** Start **
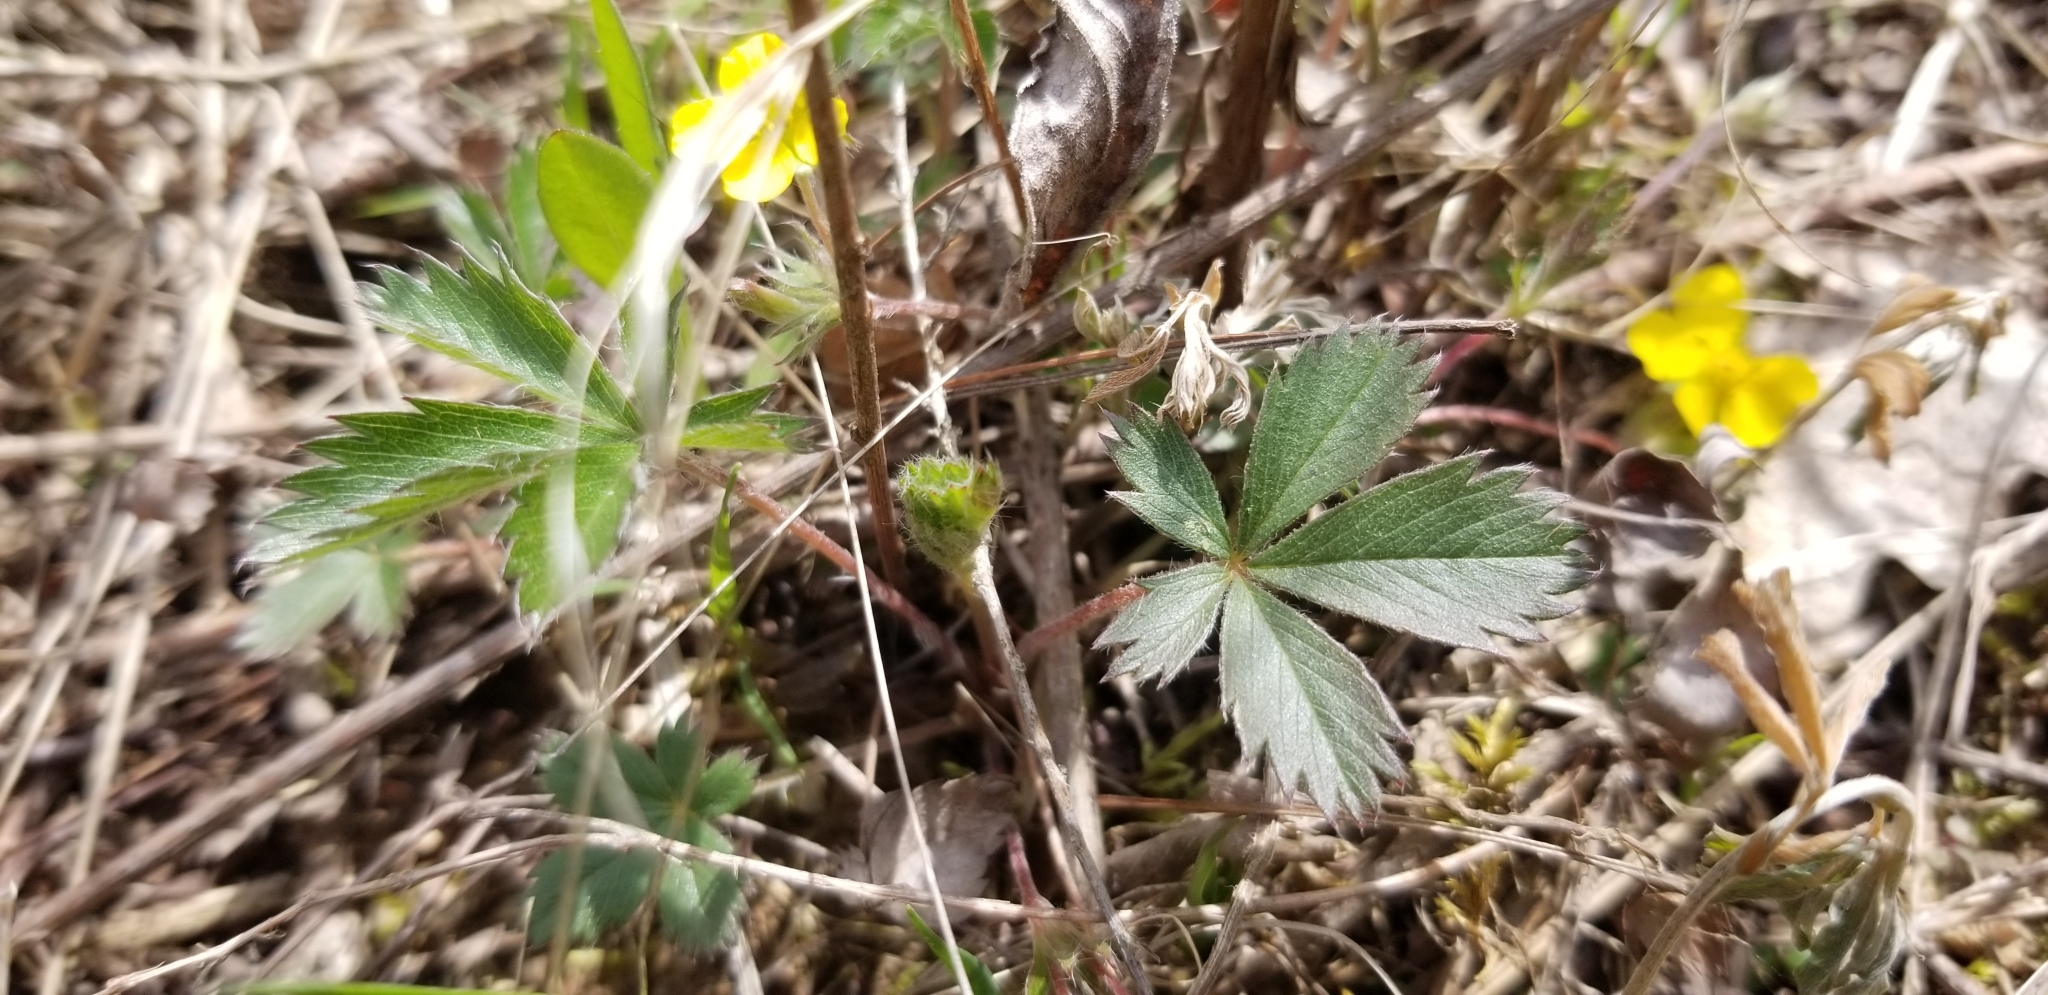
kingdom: Plantae
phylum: Tracheophyta
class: Magnoliopsida
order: Rosales
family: Rosaceae
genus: Potentilla
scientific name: Potentilla canadensis
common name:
** End **
▸ Your instructions: Copy every line of the records above verbatim, omitting the pictures.

▸ Answer for the task:
kingdom: Plantae
phylum: Tracheophyta
class: Magnoliopsida
order: Rosales
family: Rosaceae
genus: Potentilla
scientific name: Potentilla canadensis
common name:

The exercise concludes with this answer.